La France en particulier peut représenter une destination de premier choix pour les investissements chinois. Avec un cadre juridique très sécurisé, des services publics performants – même si les procédures administratives pourraient être simplifiées -, investir en France permet d’accéder à l’ensemble du marché européen grâce aux réseaux de transports et de communication ultra-performants dont dispose le pays : trains à grands vitesse qui relient les grandes métropoles françaises (Paris, Lyon, Lille, Marseille) en quelques heures d’autres grandes métropoles européennes (Londres, Bruxelles, Amsterdam, Francfort, Hambourg, Genève, Milan, Barcelone), réseau denses d’autoroutes et de plateformes logistiques multimodales, ports en eaux profondes, etc. Les investisseurs chinois peuvent aussi trouver des aides et des conseils auprès des services de développement économiques régionaux dans chaque grande région française. En effet, même si la région parisienne reste au coeur de l’économie française, les autres régions françaises présentent des atouts humains non négligeables (universités performantes, grands bassins d’emploi), et un coût d’installation plus faible qu’à Paris.

Si les Français, et les Européens de manière plus générale, expriment parfois des inquiétudes sur l’émergence rapide de la Chine et la menace que cette émergence pourrait faire peser sur les emplois européens, le rééquilibrage du centre de gravité de l’économie mondiale en faveur de grands ensembles politiques, démographiques et territoriaux comme la Chine et l’Inde est aujourd’hui une réalité incontournable. Plus aucun homme politique ou responsable économique en Europe ne conteste cette réalité d’un monde multipolaire. Ce qui importe aujourd’hui c’est de faire en sorte que ce rééquilibrage en cours – ce phénomène de « grande convergence » que je décris dans mon livre sur les BRIC – profite à tout le monde, en créant de nouvelles opportunités d’échanges et de partenariats. C’est ce qui s’est passé lorsque le Japon a émergé dans les années 1960-1970 jusqu’à devenir la deuxième économie mondiale. C’est ce qui se passe aujourd’hui avec la Chine et une grande partie de l’Asie et l’Amérique latine. Et c’est ce qui se passera demain avec l’Afrique.

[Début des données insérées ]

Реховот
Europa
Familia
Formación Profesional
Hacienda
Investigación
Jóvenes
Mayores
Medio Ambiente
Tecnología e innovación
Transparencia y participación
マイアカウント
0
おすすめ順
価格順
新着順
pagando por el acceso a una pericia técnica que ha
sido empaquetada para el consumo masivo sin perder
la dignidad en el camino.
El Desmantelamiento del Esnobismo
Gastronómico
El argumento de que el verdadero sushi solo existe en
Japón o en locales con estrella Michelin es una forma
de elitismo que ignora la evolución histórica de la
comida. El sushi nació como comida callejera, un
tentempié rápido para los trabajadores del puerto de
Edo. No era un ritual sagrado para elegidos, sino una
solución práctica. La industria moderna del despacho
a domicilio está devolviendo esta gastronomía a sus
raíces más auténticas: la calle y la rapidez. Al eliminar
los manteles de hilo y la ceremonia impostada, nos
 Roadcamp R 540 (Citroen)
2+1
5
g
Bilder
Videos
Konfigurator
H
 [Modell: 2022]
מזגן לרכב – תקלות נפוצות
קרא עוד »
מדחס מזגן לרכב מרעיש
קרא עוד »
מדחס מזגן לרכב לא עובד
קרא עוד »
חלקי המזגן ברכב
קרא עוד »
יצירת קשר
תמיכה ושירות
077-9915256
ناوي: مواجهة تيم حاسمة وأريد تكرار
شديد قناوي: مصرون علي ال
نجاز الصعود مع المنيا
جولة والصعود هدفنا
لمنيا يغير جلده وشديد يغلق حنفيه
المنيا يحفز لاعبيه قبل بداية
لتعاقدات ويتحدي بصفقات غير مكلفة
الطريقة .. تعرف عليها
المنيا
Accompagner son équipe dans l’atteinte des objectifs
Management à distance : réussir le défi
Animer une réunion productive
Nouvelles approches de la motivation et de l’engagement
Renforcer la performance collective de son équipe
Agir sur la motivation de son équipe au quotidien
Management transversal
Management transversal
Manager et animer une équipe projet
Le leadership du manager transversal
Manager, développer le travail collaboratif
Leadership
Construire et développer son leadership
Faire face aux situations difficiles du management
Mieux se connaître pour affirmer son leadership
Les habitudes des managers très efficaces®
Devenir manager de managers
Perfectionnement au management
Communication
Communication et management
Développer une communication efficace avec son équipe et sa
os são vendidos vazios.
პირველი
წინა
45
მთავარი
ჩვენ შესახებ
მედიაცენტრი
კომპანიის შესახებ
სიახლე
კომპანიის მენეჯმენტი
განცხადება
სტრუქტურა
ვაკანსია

A ce propos, le renforcement des relations entre les entreprises chinoises et européennes, françaises en particulier, pourra aussi bénéficier à l’Afrique qui possède des liens historiques anciens avec l’Europe, et qui s’ouvre aujourd’hui de plus en plus à la Chine, à l’Inde, mais aussi au Brésil. Plutôt que d’être un terrain d’affrontement commercial entre les entreprises chinoises et européennes, l’Afrique peut devenir le laboratoire d’un nouvel ordre mondial fondé sur la coopération et le co-développement qui bénéficiera à tous. De même, le rapprochement des points de vue entre les Chinois, les Russes et les Européens sur les événements du printemps arabe pourrait permettre de trouver de nouveaux modes de régulation de la sécurité au niveau régional et mondial, et de recréer un espace économique intégré entre l’Europe et l’Asie, une sorte de nouvelle route de la soie. Sur ce dossier comme sur les autres, il faut faire de la crise une opportunité pour renforcer les liens entre la Chine et l’Europe, et bâtir un nouveau partenariat stratégique sino-européen, à l’instar de celui qui existe déjà entre la Chine et les Etats-Unis d’Amérique.